Even now, studying what Sergei wrote, Ivan began to recognize even older tales underlying these. What would eventually be fairy tales still had redolences of god-stories and myths. Traces of the god who leaves and must be called back—the tale of the Winter Bear was clearly such a one. And in the Winter Bear were echoes of the Weather-god of the Hittites, of Zeus, of Jovis-pater, of Woden. The ancient Indo-European ancestors were still whispering in these tales. Priests once shed blood to make the tales come true. What Sergei could not guess, what Father Lukas would utterly deny, what Ivan himself had not been sure of until now was this: These tales were also a kind of holy book and deserved to be treated as such by scholars. People once lived by these tales as surely as they lived by the tale of Moses and the burning bush, of Abraham and the ram in the thicket that took the place of his beloved son, of the loaves and fishes that fed a multitude, of the God who put his blood into a cup and his flesh into bread and served them to those who loved and followed him.

These stories must survive to a time that is sorely in need of them. If I could only bring them forth and lay them before the people—not the scholars, they'll study them and argue and equivocate—but the people, the Russian and Ukrainian and Moldovan and Belorussian people, who have lost their way because for seventy-two years they were in thrall to a religion that gave them gods and priests who killed and imprisoned and cheated and betrayed them, the people then found that when this nightmare religion fell, the only new religions offered to them were the old Christian one that had been a tool of tsars for centuries and a whimpering dog kicked around by the Communists for another and the religion of brutal free-market capitalism, the worship of money, which the Americans insisted had to be the established church of all the newly freed countries, even though they did not really practice it themselves. Let the East Slavs, the freed slaves, find their ancient soul in the Ivan tales and the tales of Mikola Mozhaiski and Ilya of Murom and Sadka the minstrel and the Winter Bear. Before the great Saint Kirill gave you your state religion, before the Scandinavian Rus' put their name on your nation and your language, before the Tatars got you used to the yoke and a foot on your neck, before envy and admiration of the West led you to remake yourselves over and over again in their image, you had a soul of your own. The root of it is here.
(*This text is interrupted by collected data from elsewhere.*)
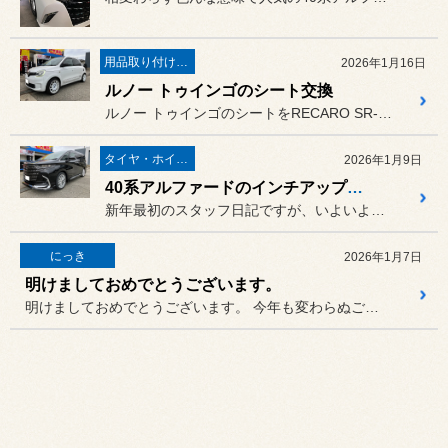
用品取り付け作業
2026年1月16日
ルノー トゥインゴのシート交換
ルノー トゥインゴのシートをRECARO SR-Cへ、運転席と助手...
タイヤ・ホイール
2026年1月9日
40系アルファードのインチアップとセキュリティー
新年最初のスタッフ日記ですが、いよいよ内容が少し古い日付のモノにな...
にっき
2026年1月7日
明けましておめでとうございます。
明けましておめでとうございます。 今年も変わらぬご愛顧を賜りますよ...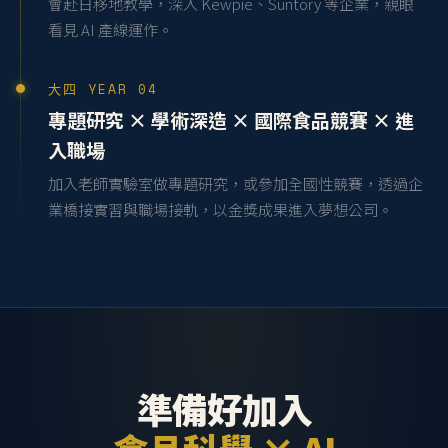
會赴日移地教學，深入 Kewpie、Suntory 等企業，親眼
看見 AI 產線運作。
大四 YEAR 04
專題研究 × 學術深造 × 國際食品競賽 × 進
入職場
加入老師實驗室做專題研究，或參加全國性競賽，透過企
業橋接實習與職場接軌，以金獎成果進入夢想公司。
準備好加入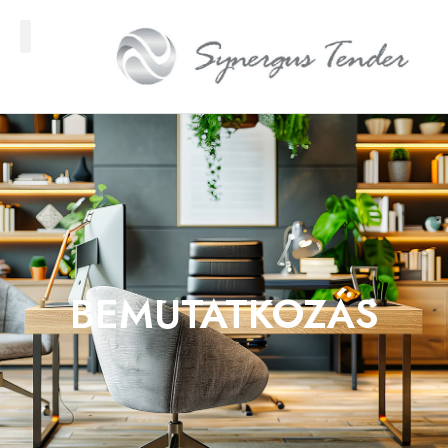
BEMUTATKOZÁS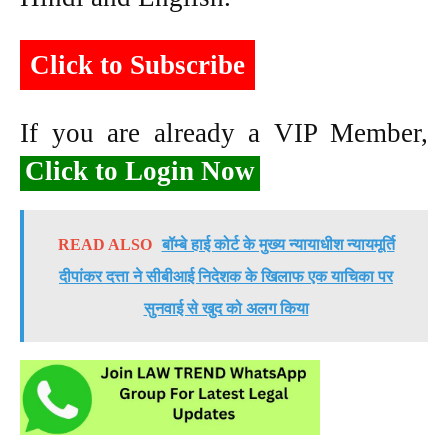
Click to Subscribe
If you are already a VIP Member,
Click to Login Now
READ ALSO
बॉम्बे हाई कोर्ट के मुख्य न्यायाधीश न्यायमूर्ति
दीपांकर दत्ता ने सीबीआई निदेशक के खिलाफ एक याचिका पर
सुनवाई से खुद को अलग किया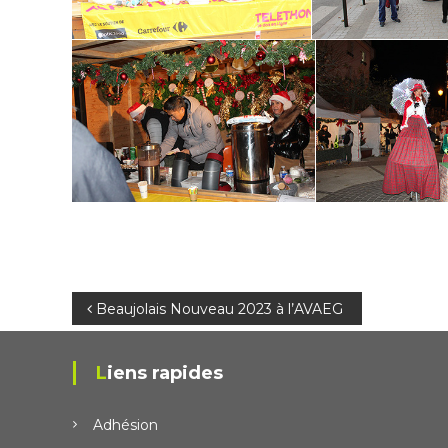
N
Beaujolais Nouveau 2023 à l’AVAEG
a
Liens rapides
v
Adhésion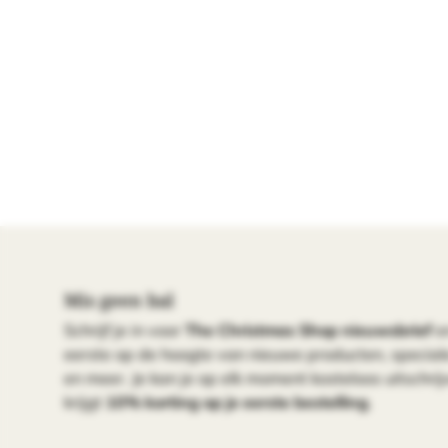
Mis geen bal
Schrijf je in voor
The Christmas Shop nieuwsbrief
e
eerste op de hoogte van nieuwe producten, specia
en meer. Je kan je op elk moment kosteloos uitschrijv
krijgt
10% korting op je eerste bestelling
.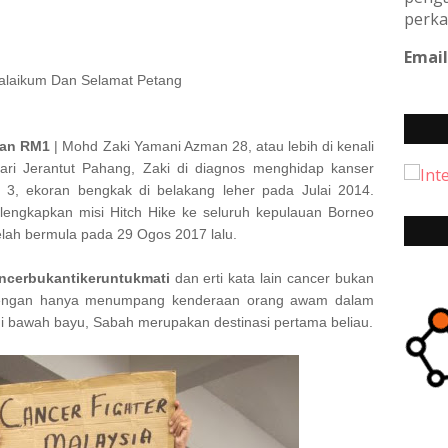
perka
Email
alaikum Dan Selamat Petang
gan RM1
| Mohd Zaki Yamani Azman 28, atau lebih di kenali
dari Jerantut Pahang, Zaki di diagnos menghidap kanser
3, ekoran bengkak di belakang leher pada Julai 2014.
elengkapkan misi Hitch Hike ke seluruh kepulauan Borneo
lah bermula pada 29 Ogos 2017 lalu.
ncerbukantikeruntukmati
dan erti kata lain cancer bukan
 dengan hanya menumpang kenderaan orang awam dalam
i bawah bayu, Sabah merupakan destinasi pertama beliau.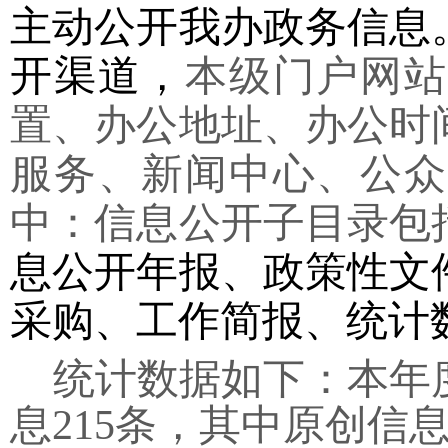
主动公开我办政务信息
开渠道，
本级门户网站
置、办公地址、办公时
服务、新闻中心、公众
中：信息公开子目录包
息公开年报、政策性文
采购、工作简报、统计
统计数据如下：
本年
息215条，其中原创信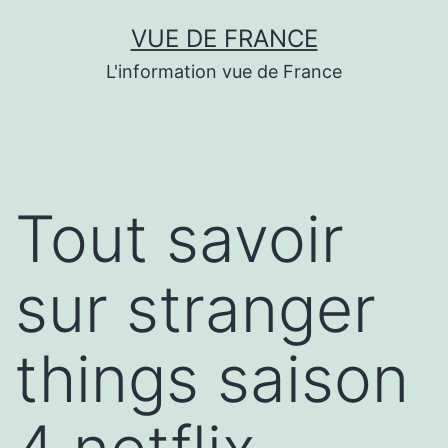
Aller
VUE DE FRANCE
au
L'information vue de France
contenu
Tout savoir
sur stranger
things saison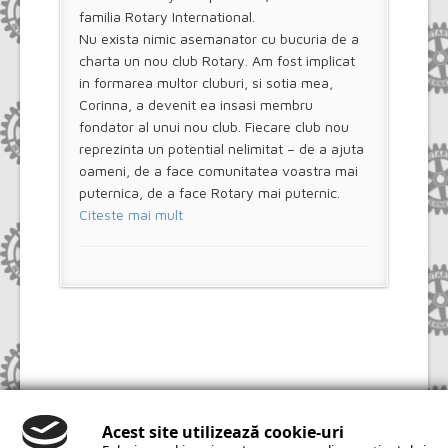
familia Rotary International.
Nu exista nimic asemanator cu bucuria de a
charta un nou club Rotary. Am fost implicat
in formarea multor cluburi, si sotia mea,
Corinna, a devenit ea insasi membru
fondator al unui nou club. Fiecare club nou
reprezinta un potential nelimitat – de a ajuta
oameni, de a face comunitatea voastra mai
puternica, de a face Rotary mai puternic.
Citeste mai mult
Copyright © 2014 Rotary Câmpia Turzii. All Rights
Reserved. | Realizat de
PMAINFO
|
Modificare
Acest site utilizează cookie-uri
cookies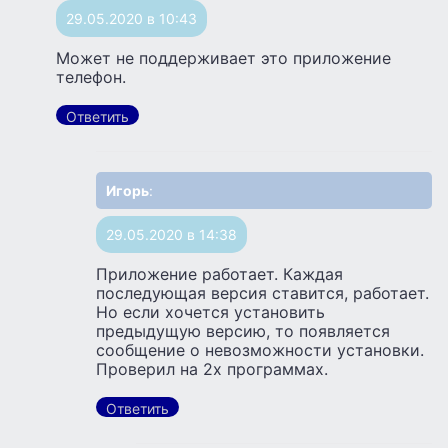
29.05.2020 в 10:43
Может не поддерживает это приложение
телефон.
Ответить
Игорь
:
29.05.2020 в 14:38
Приложение работает. Каждая
последующая версия ставится, работает.
Но если хочется установить
предыдущую версию, то появляется
сообщение о невозможности установки.
Проверил на 2х программах.
Ответить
He laughed at himself, thinking these thoughts. What have I become? A prophet of some ancient druidlike Slavic religion? I give too much weight to this. But my people have lost their way, and this is a small, faint whisper of a memory of ancient dreams that once bound us together.

My people? Am I not an American boy? I thought I was. Even during these months of my return to Kiev, I still thought of myself as an American visiting in a land that used to be my own. But now that I've lost Ukraine again, I think of it as my homeland, my people; now that I have no one whom I can speak Russian to, I think of it as my own tongue. I have lost them, perhaps forever, and these manuscripts are the only gift I can send to them, and I can't even be sure of doing that.